Qui découvre la poésie de Marcelle Delpastre, son évidence et sa force évocatrice, est toujours saisi d’émerveillement. Elle incarne, aux côtés d’autres auteurs comme Jean Boudou, Bernard Lesfargues, Félix Castan ou encore Bernard Manciet, souvent admirés bien au-delà des frontières de l’Occitanie, l’extraordinaire renouveau de la littérature occitane contemporaine. Paysanne de Corrèze, écrivaine impressionnante, en marge des courants de l’occitanisme, Delpastre s’impose à partir du milieu des années 1970 comme un monument de la littérature occitane.
C’est essentiellement la Marcelle Delpastre paysanne et ethnologue que montre le film. Certes, elle a assumé ce métier qui a été celui de toute une vie. Mais cette vie était double, entre travaux agricoles et écriture. Elle est aussi l’auteur d’une œuvre littéraire immense, dont l’ethnographie n’est qu’une facette, néanmoins importante.
Née en 1923 et décédée en 1998 à Germont (Corrèze) dans une famille de paysans dont le père parlait français et la mère occitan, après son bac - chose rare pour les femmes de son temps en milieu agricole - Delpastre suit pendant un an les cours de l’École des Arts Décoratifs de Limoges. Elle revient cependant à la ferme familiale en 1945 et ne la quitte plus jusqu’à sa mort. Son œuvre est aussi celle d’un témoin direct de la fin d’un monde économique, social, technologique et aussi linguistique, d’une civilisation. Cette mort de la langue, qui est aussi mort du pays, hante l’œuvre dès les premiers poèmes : « Anei vers queu país coma aniriatz ad un amic, li borrar sus l’espatla : desvelha-te ! » (« J’allai vers ce pays, comme on irait vers un ami, lui taper sur l’épaule : réveille-toi ! ») écrit-elle dans « Queu país » (Saumes Pagans, ed. Novelum, 1974).
Dans ses travaux d’ethnologie, elle se consacre à l’analyse des croyances populaires et livre ses études à la Société d’ethnographie du Limousin et de la Marche, qui lui ouvre les pages de la grande revue de la culture du limousin, Lemouzi, fondée en 1893 par le Félibrige limousin. En 1964, elle y rencontre Jean Mouzat (1905-1986), universitaire, éditeur et poète limousin, qui lui révèle la richesse littéraire de sa langue et qui la pousse à l’écriture en occitan. Elle délaisse très tôt les formes versifiées classiques pour se tourner vers le psaume, comme en témoigne le titre de son premier recueil, Saumes pagans, dont la publication en 1974 par l’Institut d'études occitanes (IEO) aux éditions Novelum, la révèle véritablement au milieu des écrivains et intellectuels occitans.

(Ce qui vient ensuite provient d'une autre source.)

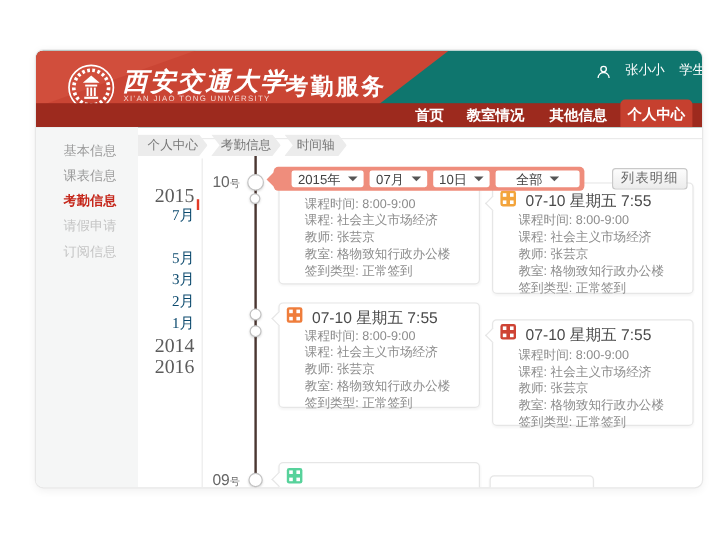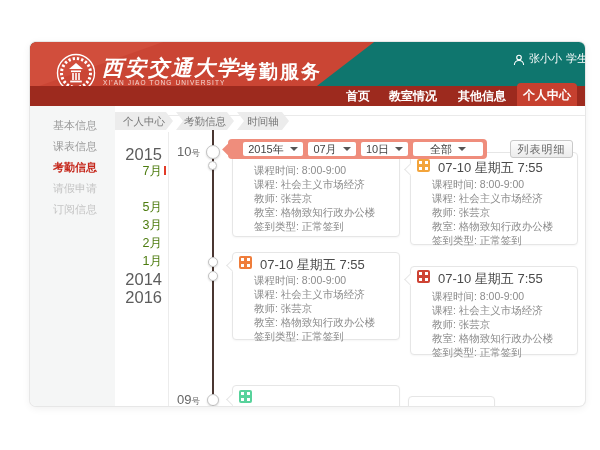--- a/index.html
+++ b/index.html
@@ -17,21 +17,21 @@
   .rib2{position:absolute;left:0;top:0;width:555px;height:64px;background:#d14e3c;
         clip-path:polygon(0 0,24% 0,0 74%);}
   .logo{position:absolute;left:26px;top:11px;width:40px;height:40px;}
   .univ-cn{position:absolute;left:72px;top:12px;color:#fff;font-size:21px;font-weight:bold;
            font-style:italic;font-family:"DejaVu Serif","Liberation Serif",serif;
            letter-spacing:2px;white-space:nowrap;}
   .univ-en{position:absolute;left:73px;top:37px;color:#f3d9d4;font-size:6.5px;letter-spacing:1.1px;
            white-space:nowrap;}
   .svc{position:absolute;left:208px;top:17px;color:#fff;font-size:19px;font-weight:bold;
        letter-spacing:2px;white-space:nowrap;}
-  .userinfo{position:absolute;right:9px;top:9px;display:flex;align-items:flex-end;gap:4px;
+  .userinfo{position:absolute;right:9px;top:9px;display:flex;align-items:flex-end;gap:12px;
             color:#fff;font-size:11px;cursor:pointer;}
   .navstrip{position:absolute;left:0;top:44px;width:555px;height:20px;background:#9d2a1e;}
   .navitem{position:absolute;top:47px;height:16px;color:#fff;font-size:12px;font-weight:bold;
            text-align:center;line-height:15px;cursor:pointer;}
   .nav1{left:307px;width:42px;}
   .nav2{left:352px;width:62px;}
   .nav3{left:421px;width:62px;}
   .tab-active{position:absolute;left:487px;top:41px;width:60px;height:23px;background:#c6402f;
               border-radius:4px 4px 0 0;color:#fff;font-size:12px;font-weight:bold;text-align:center;
               line-height:24px;cursor:pointer;}
@@ -44,23 +44,23 @@
   .cr1{left:85px;width:58px;}
   .cr2{left:146px;width:58px;}
   .cr3{left:207px;width:52px;}
   
   .sidebar{position:absolute;left:0;top:64px;width:85px;height:300px;background:#f5f6f6;}
   .sitem{position:absolute;left:23px;height:14px;font-size:11px;color:#9a9a9a;white-space:nowrap;
          cursor:pointer;}
   .sitem.active{color:#c5281c;font-weight:bold;}
   .sitem.dim{color:#c4c4c4;}
   
-  .yscale{position:absolute;left:68px;top:3px;width:64px;height:364px;}
+  .yscale{position:absolute;left:68px;top:11px;width:64px;height:364px;font-family:Liberation Serif, serif;}
   .yr{position:absolute;right:0;width:64px;text-align:right;color:#5c5c5c;font-size:16.5px;}
-  .mo{position:absolute;right:0;width:64px;text-align:right;color:#4d7c0f;font-size:12.5px;cursor:pointer;}
+  .mo{position:absolute;right:0;width:64px;text-align:right;color:#0c4a6e;font-size:12.5px;cursor:pointer;}
   .redtick{position:absolute;left:134px;top:124px;width:2px;height:9px;background:#e23b28;}
   .vdivider{position:absolute;left:138px;top:90px;width:1px;height:274px;background:#ececec;}
   .tline{position:absolute;left:182px;top:88px;width:2px;height:276px;background:#4a3631;}
   .node{position:absolute;background:#fff;border:1px solid #c2c2c2;border-radius:50%;
         box-shadow:0 1px 2px rgba(0,0,0,.15);}
   .daylabel{position:absolute;color:#666;font-size:13px;white-space:nowrap;}
   .daylabel .sfx{font-size:8.5px;}
   
   .fbar{position:absolute;left:198px;top:97px;width:259px;height:20px;background:#ef8d7c;
         border-radius:4px;z-index:6;}

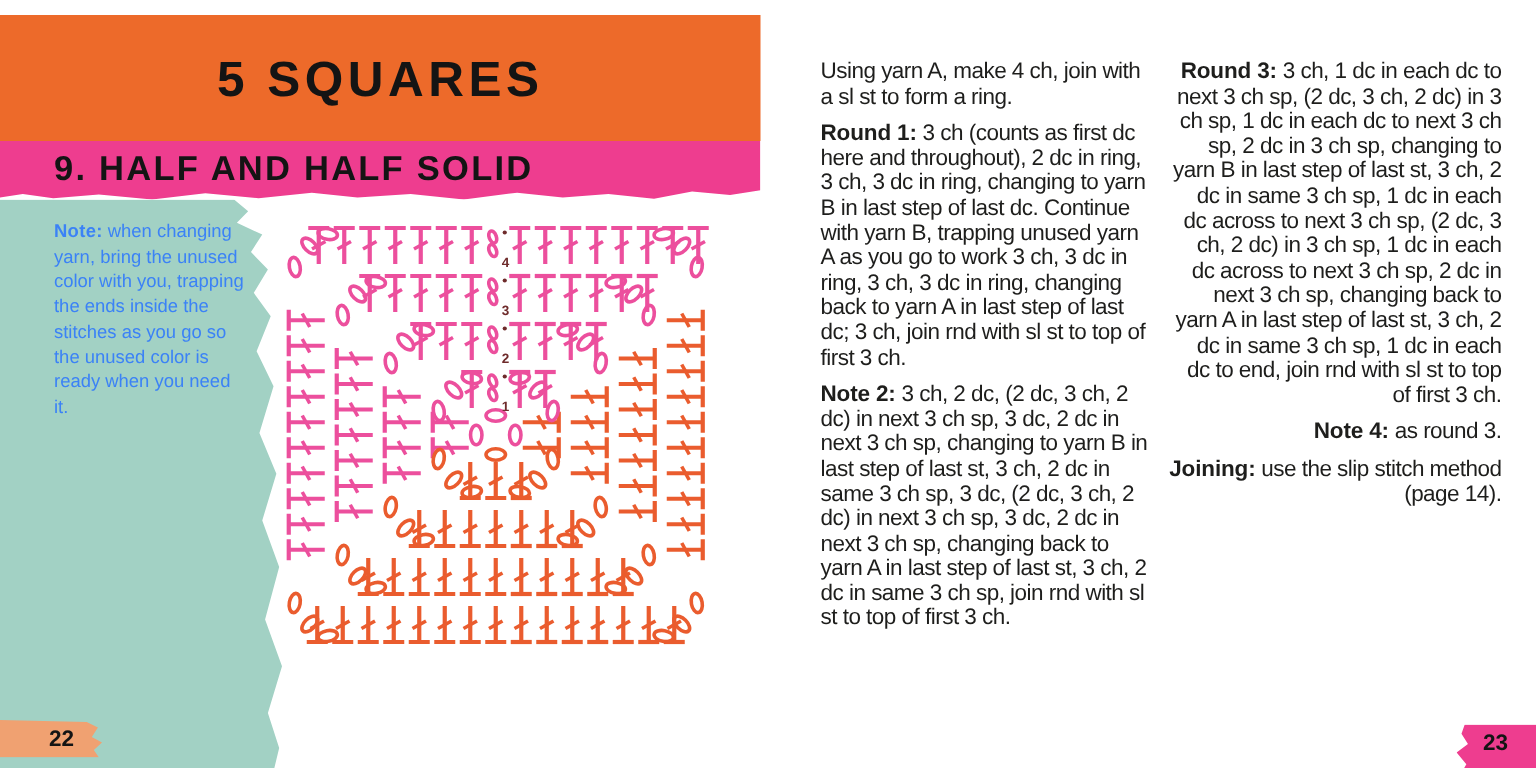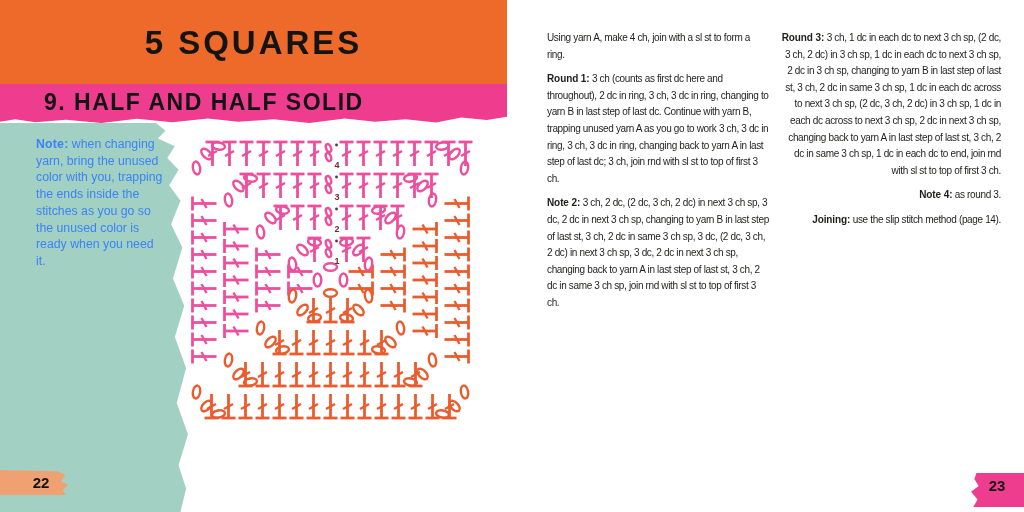--- a/index.html
+++ b/index.html
@@ -15,35 +15,35 @@
   .orange-block{left:0;top:0;width:507px;height:84px;background:var(--orange);}
   .series-title{
     position:absolute;left:0;right:0;top:24px;text-align:center;
     font-size:33px;font-weight:bold;letter-spacing:3px;color:#141414;
   }
   .pink-banner{
     left:0;top:84px;width:507px;height:41px;background:var(--pink);
     clip-path:polygon(0% 0%,100% 0%,100% 80%,96% 88%,91% 82%,86% 94%,80% 86%,74% 92%,68% 84%,61% 95%,54% 86%,47% 92%,41% 84%,34% 93%,27% 85%,20% 95%,13% 87%,7% 93%,3% 86%,0% 92%);
   }
   .pattern-title{
-    position:absolute;left:44px;top:5px;
+    position:absolute;left:36px;top:5px;
     font-size:23px;font-weight:bold;letter-spacing:1.5px;color:#141414;white-space:nowrap;
   }
   .teal-sidebar{
     left:0;top:123px;width:188px;height:389px;background:var(--teal);
     clip-path:polygon(0 0,83% 0,88% 2%,84% 4%,93% 6%,89% 9%,95% 12%,90% 16%,96% 20%,91% 26%,97% 32%,92% 40%,98% 47%,93% 55%,99% 63%,94% 72%,100% 80%,95% 88%,99% 94%,96% 100%,0 100%);
   }
   .note{
     left:36px;top:136px;width:128px;
     font-size:12.3px;line-height:1.36;color:#3b82f6;
   }
   .note strong{letter-spacing:0.2px;}
 
   
-  .col{top:30px;width:222px;font-size:10px;line-height:16.6px;letter-spacing:-0.35px;}
+  .col{top:30px;width:222px;font-size:15px;line-height:16.6px;letter-spacing:-0.35px;}
   .col1{left:547px;}
   .col2{left:779px;text-align:right;}
   .col p{margin:0 0 8px 0;}
   .col strong{letter-spacing:-0.1px;}
 
   
   .pagenum{
     font-size:15px;font-weight:bold;color:#141414;text-align:center;
   }
   .pagenum-left{
@@ -55,21 +55,21 @@
     left:970px;top:473px;width:54px;height:34px;line-height:26px;background:var(--pink);
     clip-path:polygon(12% 0,100% 0,100% 100%,6% 100%,14% 78%,2% 55%,16% 38%,8% 18%);
   }
 
   #diagram{position:absolute;left:179px;top:130px;width:303px;height:300px;}
   #diagram text{font-family:"Liberation Sans",sans-serif;font-weight:bold;}
 </style>
 </head>
 <body style="--orange: #ED6A2A; --pink: #EE3D8F; --teal: #A2D1C4; --salmon: #F0A171;">
 
-<div style="position:absolute;inset:0;">
+<div style="position:absolute;inset:0;margin-top:10px;">
 
   <div class="block orange-block">
     <div class="series-title">5 SQUARES</div>
   </div>
 
   <div class="block pink-banner">
     <div class="pattern-title">9. HALF AND HALF SOLID</div>
   </div>
 
   <div class="block teal-sidebar"></div>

Avec Jan dau Melhau et Micheu Chapduelh, deux personnalités de la jeune génération de l’action et de la création occitanes en Limousin, elle fonde en 1976 la revue Lo Leberaubre. Cette revue au format original, assumant sa facture artisanale, souhaite exalter l’âme populaire limousine sous le programme affiché en couverture : « Per balhar de las raiç au leberon e far corre l’aubre la nuech » (« Pour donner des racines au loup-garou et faire courir l’arbre la nuit »). Lo Leberaubre publie de nombreux textes de Delpastre, dont le recueil Lo sang de las peiras (1983), qui recevra le prix Méridien de la ville de Montpellier.
Dans les années 1990, Delpastre connaît le succès parisien, suite à la parution chez Payot du premier tome de ses mémoires, Les chemins creux. Cette expérience de la capitale - elle est notamment passée dans l’émission télévisée Apostrophes de Bernard Pivot - lui laisse cependant un goût amer : elle se sent rejetée de la sphère intellectuelle qui n’est pas prête à accepter de voir une paysanne faire œuvre de poète.
Cette oeuvre a été peu à peu éditée par Jan dau Melhau aux éditions du Chamin de Sent Jaume où Micheu Chapduelh poursuit l’esprit original de l’œuvre ethnologique de Delpastre dans la collection « De temps pacans ».